As US national security officials begin to articulate the strategic options for the use of cyber weapons, the public needs to be engaged in these policy developments. The damaging consequences of cyber warfare will go well beyond military installations and assets, and the public has a right to know how cyber attacks and counter attacks might affect the financial, power, and transportation systems that they depend on every day. It makes no sense to leave them in the dark when cybersecurity logically requires participation by everyone who uses the Internet. For example, banks today do not disclose attacks as they are occurring, fearing that customers will flee in panic, but this failure to disclose can put the unaware customers at higher risk. If citizens were included in protection strategies at the outset, they could help identify unusual activity, report it to officials, and become part of a sophisticated cyber defense system, all while avoiding panic.

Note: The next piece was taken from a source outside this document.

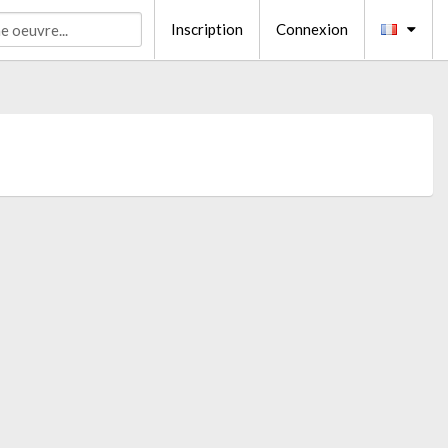
Inscription
Connexion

Finally, it would be a mistake to allow any one country's government authorities, especially military and intelligence agencies, to come to dominate cyberspace. The advantages of a distributed, decentralized cyber network for democracy and markets have been well-demonstrated, and indeed were recognized in the Obama administration's earlier cyberspace policy review of September 2011. The encroachment of government surveillance and military action could very well do more damage to open societies than even a cyber attack. Even as new instruments for protecting cyber infrastructure from malevolent acts are put into place, the US administration, as well as the international community, should ensure that cyberspace remains widely available for open communications, political speech, civic discourse, and legitimate financial transactions without fear of secret government surveillance or control.
It can be difficult to arrive at a consensus about trade-offs between security and human rights. That's why deliberations about cyber policy should be conducted in open international forums with representation from civil rights organizations and independent experts, as well as from private commercial interests and public authorities. The major purpose of such forums should be to develop common understandings for governing actions in cyberspace, while protecting political, social, and economic expression, as well as life and property.
It was often said in the early days of the nuclear age that nuclear weapons policy was too important to be left to the generals. The same could be said today about cyber policy -- this new technology is far too entwined with our daily lives to leave policy decisions to the military and the experts. When it comes to cyberspace, national security is human security, and policymaking belongs to all of us.